Le Conseil départemental de La Réunion a adopté à l'unanimité, mercredi 17 juin, trois motions portées par le groupe d'opposition « Une Ambition pour le Département », lors d'une séance plénière consacrée notamment à l'examen du Compte financier unique 2025 de la collectivité.
Les trois textes portent sur la protection des mineurs victimes de violences sexuelles, la situation des assistants familiaux et la crise du logement social.
Sur la protection de l'enfance, les élus ont mis en avant la hausse des signalements et le réexamen, au niveau national, de près de 70 000 procédures impliquant des mineurs victimes. La motion demande un renforcement des moyens des juridictions, des services d'enquête et des structures médico-sociales, ainsi qu'une meilleure coordination entre les acteurs. Le groupe soutient par ailleurs l'inscription à l'ordre du jour de l'Assemblée nationale d'une proposition de loi dédiée à la lutte contre ces violences.
La deuxième motion concerne les assistants familiaux. Selon le groupe, près de 850 d'entre eux accueillent aujourd'hui plus de 2 200 enfants confiés à l'Aide sociale à l'enfance à La Réunion.

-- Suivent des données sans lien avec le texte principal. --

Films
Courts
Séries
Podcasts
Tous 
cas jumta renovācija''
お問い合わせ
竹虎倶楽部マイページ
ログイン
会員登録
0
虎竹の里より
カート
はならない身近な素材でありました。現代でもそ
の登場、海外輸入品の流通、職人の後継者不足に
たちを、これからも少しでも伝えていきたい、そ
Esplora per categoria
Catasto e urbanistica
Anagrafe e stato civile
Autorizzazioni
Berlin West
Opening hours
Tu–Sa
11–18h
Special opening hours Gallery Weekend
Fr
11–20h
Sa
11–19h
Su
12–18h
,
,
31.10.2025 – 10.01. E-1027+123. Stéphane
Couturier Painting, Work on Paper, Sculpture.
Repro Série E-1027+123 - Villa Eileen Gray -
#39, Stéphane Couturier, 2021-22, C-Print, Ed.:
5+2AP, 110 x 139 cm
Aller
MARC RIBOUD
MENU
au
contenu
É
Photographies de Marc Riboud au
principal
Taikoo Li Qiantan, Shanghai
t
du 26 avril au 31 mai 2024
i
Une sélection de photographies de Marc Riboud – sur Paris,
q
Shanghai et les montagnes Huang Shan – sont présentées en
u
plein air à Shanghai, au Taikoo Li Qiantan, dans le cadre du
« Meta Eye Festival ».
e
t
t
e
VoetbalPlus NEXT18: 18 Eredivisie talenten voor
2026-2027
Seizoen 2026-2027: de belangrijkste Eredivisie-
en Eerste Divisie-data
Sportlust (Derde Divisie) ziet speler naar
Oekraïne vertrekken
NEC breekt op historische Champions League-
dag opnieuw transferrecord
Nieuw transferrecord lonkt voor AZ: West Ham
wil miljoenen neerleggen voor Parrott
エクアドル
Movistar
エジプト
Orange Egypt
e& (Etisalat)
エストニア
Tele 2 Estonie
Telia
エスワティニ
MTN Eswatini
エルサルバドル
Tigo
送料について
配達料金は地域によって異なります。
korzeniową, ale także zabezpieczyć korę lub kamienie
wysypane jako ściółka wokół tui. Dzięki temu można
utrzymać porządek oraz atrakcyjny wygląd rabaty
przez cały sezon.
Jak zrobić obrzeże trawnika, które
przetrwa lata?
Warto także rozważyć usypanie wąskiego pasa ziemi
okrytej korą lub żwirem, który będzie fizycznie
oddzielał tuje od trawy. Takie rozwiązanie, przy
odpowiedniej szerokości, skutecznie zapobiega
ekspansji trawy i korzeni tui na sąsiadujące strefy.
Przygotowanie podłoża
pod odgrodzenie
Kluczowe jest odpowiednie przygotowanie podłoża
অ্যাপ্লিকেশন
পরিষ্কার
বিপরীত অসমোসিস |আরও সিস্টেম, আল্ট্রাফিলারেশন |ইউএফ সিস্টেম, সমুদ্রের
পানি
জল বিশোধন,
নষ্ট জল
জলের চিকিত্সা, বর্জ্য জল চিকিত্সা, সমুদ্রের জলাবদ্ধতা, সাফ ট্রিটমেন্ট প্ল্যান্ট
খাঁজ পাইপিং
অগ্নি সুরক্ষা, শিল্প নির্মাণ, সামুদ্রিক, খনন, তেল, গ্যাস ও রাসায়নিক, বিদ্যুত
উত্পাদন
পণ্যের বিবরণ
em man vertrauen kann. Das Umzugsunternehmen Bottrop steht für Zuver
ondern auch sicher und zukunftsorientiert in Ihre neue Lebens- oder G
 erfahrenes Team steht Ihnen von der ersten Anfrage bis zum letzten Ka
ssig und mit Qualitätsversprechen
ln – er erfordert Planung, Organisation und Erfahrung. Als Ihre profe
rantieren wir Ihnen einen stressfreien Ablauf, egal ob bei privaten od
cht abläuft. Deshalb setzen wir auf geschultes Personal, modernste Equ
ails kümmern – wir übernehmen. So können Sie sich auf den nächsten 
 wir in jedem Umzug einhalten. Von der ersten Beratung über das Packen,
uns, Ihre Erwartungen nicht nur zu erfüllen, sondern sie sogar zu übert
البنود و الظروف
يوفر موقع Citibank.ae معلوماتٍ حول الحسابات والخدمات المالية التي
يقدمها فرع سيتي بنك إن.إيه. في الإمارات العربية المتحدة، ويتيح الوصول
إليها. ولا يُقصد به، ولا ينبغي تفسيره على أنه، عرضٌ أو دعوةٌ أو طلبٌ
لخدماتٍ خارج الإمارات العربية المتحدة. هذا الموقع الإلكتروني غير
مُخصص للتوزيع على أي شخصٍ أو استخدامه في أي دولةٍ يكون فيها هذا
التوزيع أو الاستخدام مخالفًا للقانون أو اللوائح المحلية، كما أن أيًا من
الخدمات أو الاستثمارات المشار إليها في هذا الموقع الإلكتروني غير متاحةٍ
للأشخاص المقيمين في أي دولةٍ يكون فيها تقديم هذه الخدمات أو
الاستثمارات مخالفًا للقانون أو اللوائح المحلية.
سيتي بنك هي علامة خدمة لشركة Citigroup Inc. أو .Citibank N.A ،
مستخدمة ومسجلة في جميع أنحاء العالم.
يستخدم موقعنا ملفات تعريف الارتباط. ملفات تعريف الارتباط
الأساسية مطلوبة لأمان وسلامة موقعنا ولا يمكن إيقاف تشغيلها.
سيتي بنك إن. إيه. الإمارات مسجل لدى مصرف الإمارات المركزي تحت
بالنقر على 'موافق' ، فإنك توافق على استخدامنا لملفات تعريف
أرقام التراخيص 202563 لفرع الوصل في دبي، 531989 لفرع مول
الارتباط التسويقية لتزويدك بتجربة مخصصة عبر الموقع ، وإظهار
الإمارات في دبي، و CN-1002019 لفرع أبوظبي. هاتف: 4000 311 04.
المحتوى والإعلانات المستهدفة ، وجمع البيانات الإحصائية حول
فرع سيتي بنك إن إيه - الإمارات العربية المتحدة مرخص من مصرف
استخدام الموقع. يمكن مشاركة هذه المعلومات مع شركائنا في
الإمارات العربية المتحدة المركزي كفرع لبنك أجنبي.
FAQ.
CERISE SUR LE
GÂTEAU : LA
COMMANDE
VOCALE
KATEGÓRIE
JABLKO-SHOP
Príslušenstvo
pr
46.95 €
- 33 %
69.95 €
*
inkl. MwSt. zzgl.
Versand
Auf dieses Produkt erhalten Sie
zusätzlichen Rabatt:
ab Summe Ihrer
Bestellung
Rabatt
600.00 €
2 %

Les élus réclament un renforcement des dispositifs d'accompagnement, de formation et de soutien psychologique, ainsi qu'une meilleure reconnaissance de ces professionnels.
Sur le logement social, l'opposition demande un audit indépendant de la SIDR, une réorientation des marges financières du bailleur vers l'amélioration du cadre de vie des résidents et la mise en œuvre d'un plan d'action renforcé pour les résidences les plus en difficulté.
Au-delà des motions, le groupe a fait part de ses inquiétudes sur les finances départementales à l'occasion de l'examen du Compte financier unique 2025. Le document fait apparaître un excédent budgétaire, mais les élus pointent une baisse de l'épargne, un recul des marges de manœuvre et une réduction des crédits consacrés à l'insertion, au logement, à l'agriculture et à l'action sociale. Dans un territoire où près de 40 % de la population vit sous le seuil de pauvreté et où près de 99 000 personnes perçoivent le RSA, le groupe juge cette trajectoire préoccupante. « Le Département demeure aujourd'hui le principal rempart contre la précarité et l'exclusion », déclarent les élus, qui appellent l'État à mieux prendre en compte les spécificités réunionnaises et à garantir les moyens nécessaires à l'exercice des missions sociales de la collectivité.